Recorded data
::::::::::

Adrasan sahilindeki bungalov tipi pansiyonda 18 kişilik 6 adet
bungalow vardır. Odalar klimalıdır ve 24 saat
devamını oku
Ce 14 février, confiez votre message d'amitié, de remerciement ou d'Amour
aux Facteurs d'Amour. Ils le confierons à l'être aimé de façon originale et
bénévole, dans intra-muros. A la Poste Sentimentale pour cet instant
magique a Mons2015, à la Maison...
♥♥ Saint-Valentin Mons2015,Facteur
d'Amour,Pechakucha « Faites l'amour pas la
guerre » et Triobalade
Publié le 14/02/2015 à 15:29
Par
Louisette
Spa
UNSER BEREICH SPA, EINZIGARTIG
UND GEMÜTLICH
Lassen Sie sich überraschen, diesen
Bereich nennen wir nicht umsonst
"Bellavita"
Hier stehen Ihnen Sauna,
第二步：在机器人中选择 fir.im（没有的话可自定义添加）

::::::::::

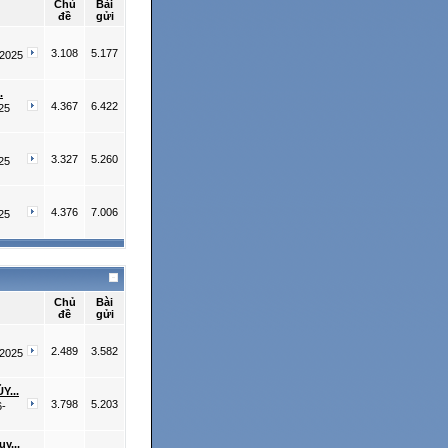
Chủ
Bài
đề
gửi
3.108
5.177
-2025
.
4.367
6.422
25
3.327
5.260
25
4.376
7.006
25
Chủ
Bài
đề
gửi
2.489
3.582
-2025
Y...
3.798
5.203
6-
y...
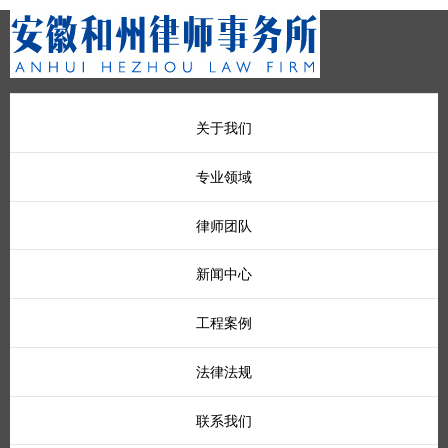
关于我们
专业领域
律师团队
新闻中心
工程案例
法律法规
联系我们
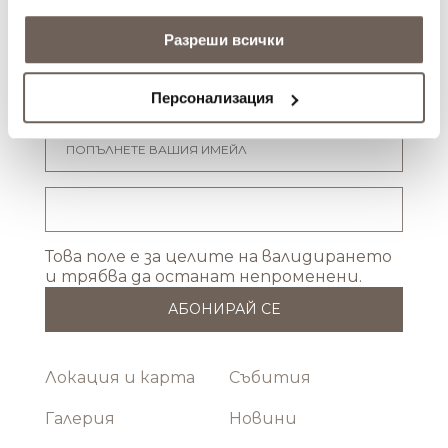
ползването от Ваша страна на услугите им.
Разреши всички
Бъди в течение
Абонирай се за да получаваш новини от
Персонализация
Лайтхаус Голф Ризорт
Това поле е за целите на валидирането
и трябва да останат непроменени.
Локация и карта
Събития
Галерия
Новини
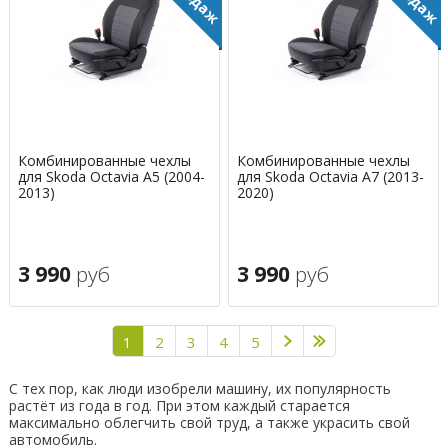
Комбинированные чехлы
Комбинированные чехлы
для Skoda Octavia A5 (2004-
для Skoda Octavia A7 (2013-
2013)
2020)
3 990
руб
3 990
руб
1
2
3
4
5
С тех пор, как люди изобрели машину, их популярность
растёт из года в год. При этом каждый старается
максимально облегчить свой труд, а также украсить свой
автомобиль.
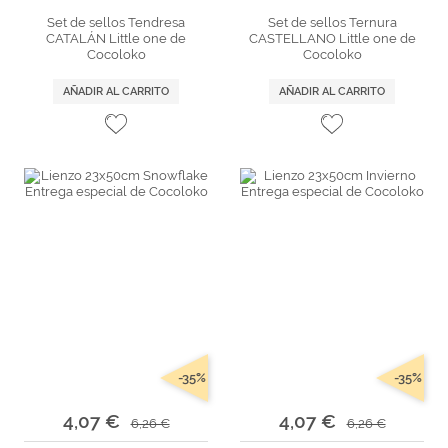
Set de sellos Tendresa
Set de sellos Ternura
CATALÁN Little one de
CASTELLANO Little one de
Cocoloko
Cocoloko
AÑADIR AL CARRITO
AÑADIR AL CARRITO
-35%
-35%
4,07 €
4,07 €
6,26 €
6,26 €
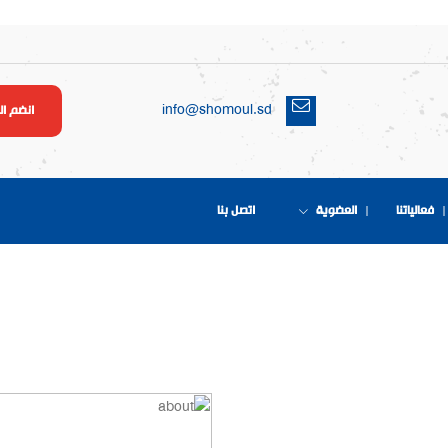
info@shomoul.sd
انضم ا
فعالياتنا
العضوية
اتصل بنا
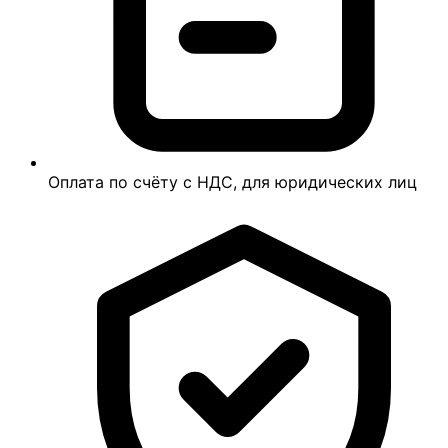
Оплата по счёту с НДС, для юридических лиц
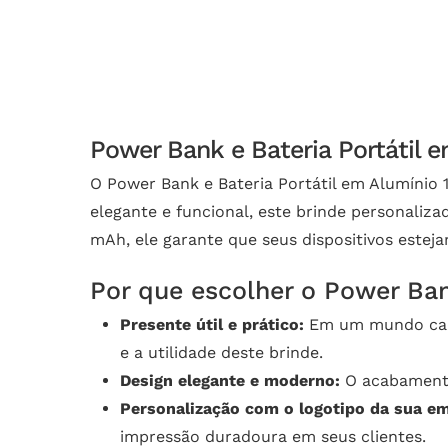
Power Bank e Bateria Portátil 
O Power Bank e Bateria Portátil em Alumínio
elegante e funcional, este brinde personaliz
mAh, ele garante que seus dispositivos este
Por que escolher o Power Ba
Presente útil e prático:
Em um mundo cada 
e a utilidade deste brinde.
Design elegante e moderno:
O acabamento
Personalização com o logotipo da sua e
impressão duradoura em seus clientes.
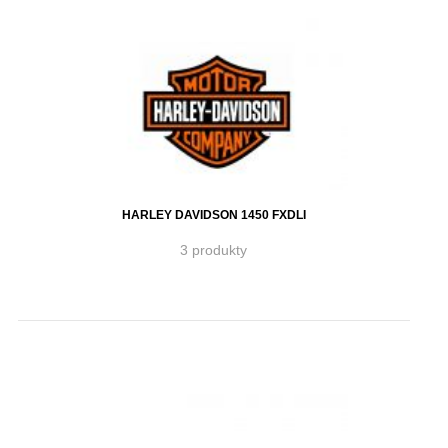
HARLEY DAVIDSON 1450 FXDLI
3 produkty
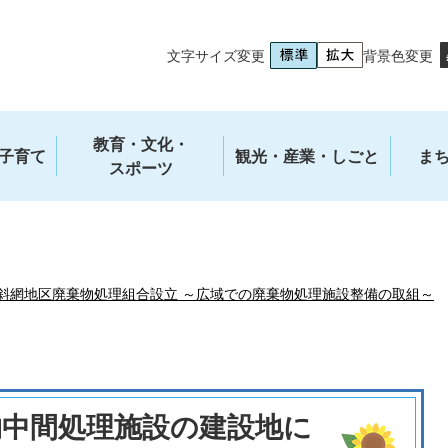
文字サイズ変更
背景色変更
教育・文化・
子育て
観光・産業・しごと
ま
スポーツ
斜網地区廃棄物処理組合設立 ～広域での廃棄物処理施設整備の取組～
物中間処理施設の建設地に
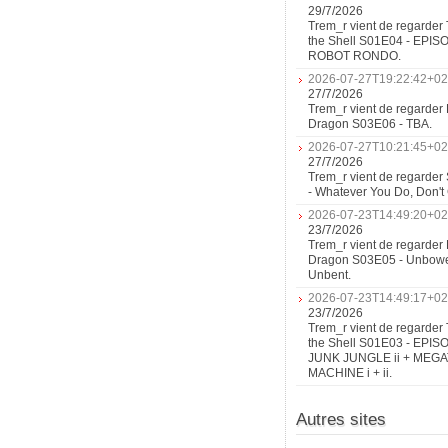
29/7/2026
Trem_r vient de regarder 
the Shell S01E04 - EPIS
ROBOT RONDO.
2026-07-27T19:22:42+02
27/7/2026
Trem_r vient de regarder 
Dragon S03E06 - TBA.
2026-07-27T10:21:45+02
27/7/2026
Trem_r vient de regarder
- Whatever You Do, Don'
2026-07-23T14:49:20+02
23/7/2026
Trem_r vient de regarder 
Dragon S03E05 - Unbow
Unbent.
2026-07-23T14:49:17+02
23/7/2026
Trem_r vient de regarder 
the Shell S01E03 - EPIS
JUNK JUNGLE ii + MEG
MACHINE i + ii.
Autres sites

::::::::::

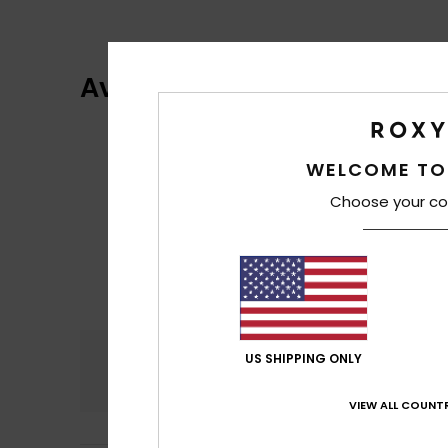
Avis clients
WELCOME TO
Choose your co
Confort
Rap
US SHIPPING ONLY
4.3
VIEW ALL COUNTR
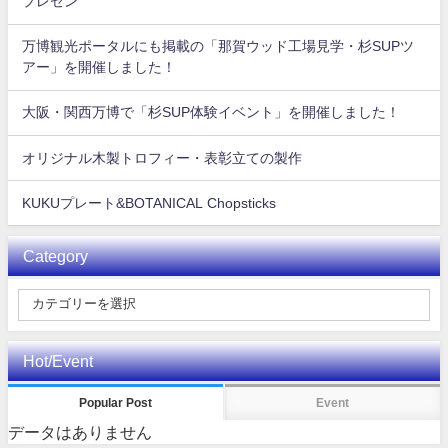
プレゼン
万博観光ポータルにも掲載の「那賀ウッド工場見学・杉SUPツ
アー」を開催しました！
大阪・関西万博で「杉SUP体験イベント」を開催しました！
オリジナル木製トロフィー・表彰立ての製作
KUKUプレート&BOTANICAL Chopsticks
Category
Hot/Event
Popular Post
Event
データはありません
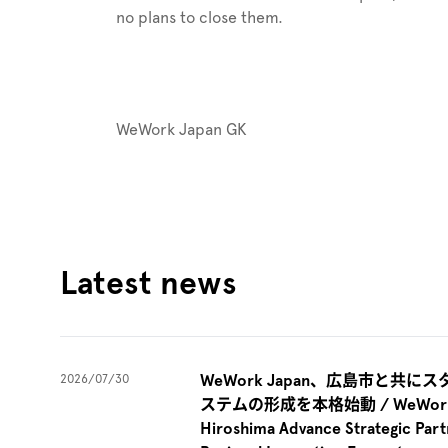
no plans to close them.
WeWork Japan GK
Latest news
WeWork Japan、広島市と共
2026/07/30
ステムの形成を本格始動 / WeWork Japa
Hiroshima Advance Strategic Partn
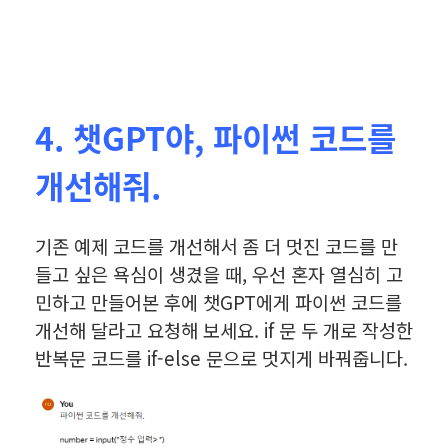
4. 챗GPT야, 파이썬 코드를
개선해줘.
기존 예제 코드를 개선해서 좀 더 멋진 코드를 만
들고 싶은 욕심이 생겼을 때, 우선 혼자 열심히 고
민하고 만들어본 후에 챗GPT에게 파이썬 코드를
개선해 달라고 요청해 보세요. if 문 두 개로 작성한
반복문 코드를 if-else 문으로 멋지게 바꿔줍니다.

::::::::::

> _AIM OF THE TASK_
Extract every line above containing the word "Octavia".

> _EXPECTED OUTPUT_
для Skoda Octavia A5 (2004-
для Skoda Octavia A7 (2013-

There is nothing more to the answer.